The Washington PostDemocracy Dies in Darkness

‘Triangle of Sadness’ satirizes the 0.01 percent, with queasy glee

Woody Harrelson stars in Ruben Östlund’s darkly Buñuelian comedy of excess

Charlbi Dean, left, and Harris Dickinson in “Triangle of Sadness.” (Neon)
4 min
(3.5 stars)

Since the arrival of his breakout hit “Force Majeure” in 2014, Swedish writer-director Ruben Östlund has proved a fearless, if uneven, purveyor of canny social criticism. In “Force Majeure,” he set his sights on gender politics and expectations, as they played out between a couple on a swanky ski vacation. In 2017’s “The Square,” Östlund skewered the hypocrisies and hyperventilating self-importance of the contemporary art scene.

With “Triangle of Sadness,” Östlund is returning to form, with all the strengths and flaws his now-distinctive narrative style entails. There are few filmmakers working today who are as eager to tackle life as we know it — without benefit of superheroes, pseudo-medieval mythologies or lockstep genre conventions — and give it a swift satirical kick where it hurts. If Östlund’s movies lack discipline — if his films overstay their welcome, become baggier, blowzier and more tiresome as they round the two-hour mark — they still leave the viewer grateful that somebody out there is engaged with a world that can be at least remotely described as real.

In “Triangle of Sadness,” that world is the echelon of the 1 percent — or, more accurately, the 0.01 percent. After a section introducing Yaya (Charlbi Dean) and Carl (Harris Dickinson) — two gorgeous fashion models — Östlund sends them on a cruise on a luxury yacht, where Yaya enlists Carl in her pursuit of the perfect selfie, the better to further her career as a social media influencer. They befriend other passengers — a Russian fertilizer magnate played with gravelly garrulousness by Zlatko Buric, a British couple tellingly named Winnie and Clemmie (Oliver Ford Davies, Amanda Walker) — and play their parts as the photogenic lumpen-rich while the hard-working crew literally keeps the operation afloat while trying to remain as invisible as possible.

The balancing act comes undone with the onset of several reversals, not least of which involves the ship’s captain, who for much of “Triangle of Sadness” remains locked in his cabin listening to “The Internationale.” Once he emerges, watch out: The captain is played by Woody Harrelson, who delivers a career-defining performance as a man on an alcoholic and ideological bender that only grows more extreme over the course of a fateful seafood dinner.

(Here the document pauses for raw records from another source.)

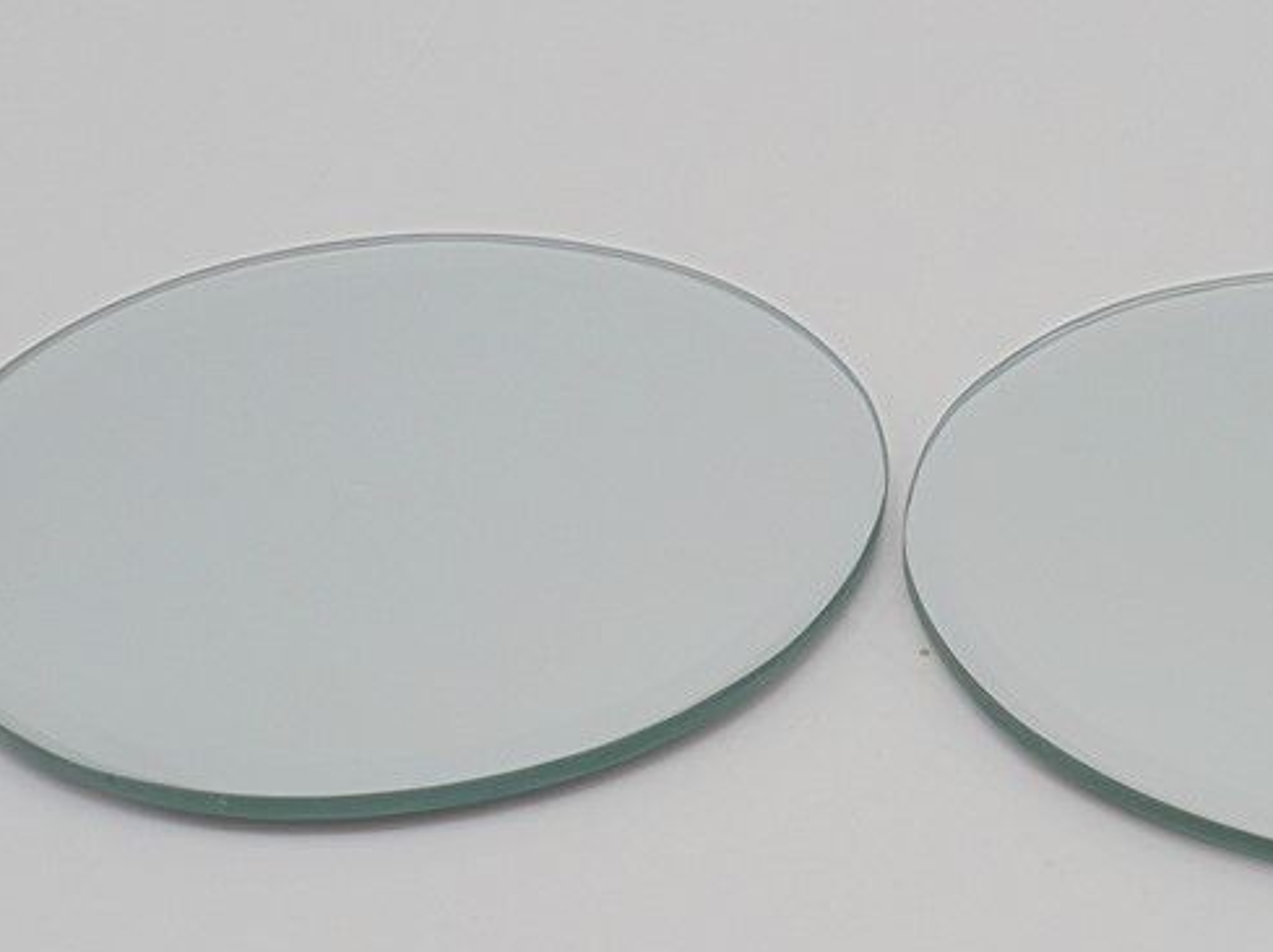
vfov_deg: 20.9
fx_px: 2572
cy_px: 587
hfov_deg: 27.5
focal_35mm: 70
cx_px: 919
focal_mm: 6.9
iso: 100
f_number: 4.2
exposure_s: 1/320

Fans of “The Square” won’t be surprised when that white-glove feast turns into a Buñuelian spectacle of excess and grotesquerie. Östlund spares his characters nothing as he punishes their heedlessness with scene upon scene of graphic seasickness, a sequence that goes on seemingly forever, to increasingly bilious effect. It all ends not with a whimper but with a bang — firmly directed at the British Empire at its most mercenary — then relocates the action to a far different locale, where a crew member named Abigail (Dolly De Leon) upends the upstairs-downstairs dynamics in a primal, grittily amusing reversal.

Östlund demonstrates his usual sharp eye for mannerisms and mores. The title of “Triangle of Sadness” derives from the film’s opening scene, in which Carl and his fellow models attend a casting call, during which the director explains that high-end designers are “grumpy brands” while affordable lines are “smiley brands.” (When you see it in action, you realize it’s true.) Later, Carl and Yaya have a protracted argument about sex, money and the politics thereof that is recapitulated throughout “Triangle of Sadness” in ways both subtle and obvious. Beauty, status, wealth and gender norms all become scrambled in Östlund’s critique of the unspeakable disparities that characterize life in the neoliberal order, and the equally obscene apathy that unearned privilege affords.

Buñuel isn’t the only inspiration here. Fans of Lina Wertmüller’s “Swept Away” will recognize thematic echoes, given a sharp twist within Östlund’s Darwinian world of transient power and transactional loyalties. As destination noirs go, “Triangle of Sadness” is right up there with “The White Lotus” in its skewering of inequality and obliviousness. As an ensemble, Dickinson, Dean and Harrelson commit to the bit with admirable abandon, with De Leon delivering a bravura turn as a woman levelheadedly claiming her due. As always with Östlund, his most profligate flights of fancy tack close enough to reality to ring queasily true.

R. At area theaters. Contains coarse language and some sexuality. 150 minutes.